O integrante do The Doors que admitia ter inveja de Jim Morrison
Por Bruce William
Postado em 21 de setembro de 2025
Jim Morrison encarnava como poucos o estereótipo do frontman de rock: carismático, provocador e, ao mesmo tempo, autodestrutivo. Sua voz poderosa e sua presença de palco transformavam cada show em um espetáculo, mas o pacote vinha acompanhado de excessos. Álcool, drogas e comportamento errático acabaram comprometendo apresentações e, em 1971, levaram o cantor a uma morte precoce em Paris, aos 27 anos.
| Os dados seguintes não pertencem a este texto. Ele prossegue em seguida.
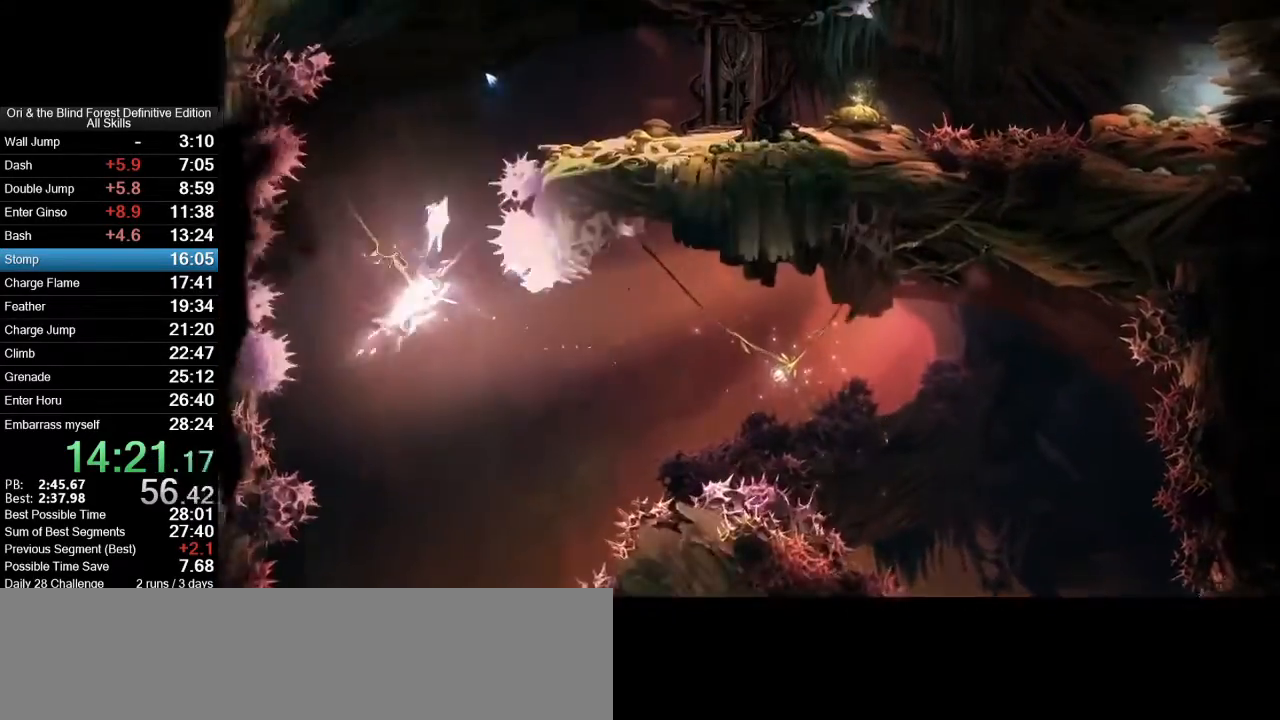
{"keys": ["2"], "mouse": [], "events": [[367, "2", "down"], [367, "mouse_wheel_up", "down"], [417, "d", "up"], [467, "mouse_wheel_up", "up"]]}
O fascínio em torno de Morrison era inevitável. Para o tecladista Ray Manzarek, essa atenção foi decisiva para o destino trágico do amigo. "Ele recebe toda a atenção, mas também é quem é preso. Ele recebe toda a merda, recebe todos os malucos que aparecem, gente com drogas e bebida: 'Vamos, Jim, beba comigo'. E eu juro que toda essa atenção não acabou matando ele também no fim", disse em entrevista de 1998 resgatada pela Far Out.

Essa aura magnética gerava desconforto dentro da própria banda. Enquanto Manzarek aceitava que Morrison seria sempre o centro das atenções, outros integrantes tinham mais dificuldade para lidar com a disparidade. "Eu sabia desde o início: as garotas vão adorar esse cara. Eu não ligo pra isso, cara. A gente vai fazer música incrível, poesia e música juntas, absolutamente brilhante", explicou.
O baterista John Densmore, porém, não conseguia esconder o incômodo. Segundo Manzarek, ele chegou a admitir que "odiava" Morrison pelo simples fato de que o vocalista atraía todas as mulheres. "Pobre John. Ele perguntava: 'Por que ele consegue todas as garotas?' E eu respondia: 'John, porque ele é o bonito da banda. Você não é feio, mas, pelo amor de Deus, você não é o Jim Morrison'", disse o tecladista.
Com o tempo, Densmore falou mais abertamente sobre sua relação conturbada com Morrison. Os dois nunca chegaram a resolver de fato essas diferenças, e o baterista sequer compareceu ao funeral em Paris. Mais tarde, porém, admitiu sentir falta do colega "pela sua arte", mesmo que a vida em comum tenha sido marcada por tensões.
O passar dos anos colocou um fim na disputa por atenção e ressentimentos. O que permaneceu foi o legado artístico, tanto da bateria firme de Densmore quanto da voz incendiária de Morrison - lembrança que resiste mais que os conflitos que os afastaram em vida. As tensões internas e a sensação de desigualdade foram passageiras, enquanto as músicas atravessaram décadas e continuam a ser revisitadas.
Hoje, é difícil pensar na sonoridade do The Doors sem o peso dramático da interpretação de Morrison ou sem a base precisa que Densmore oferecia em cada canção. A discografia da banda acabou sendo maior que as vaidades individuais, mantendo viva a memória de um grupo que transformou os limites entre poesia, rock e rebeldia juvenil.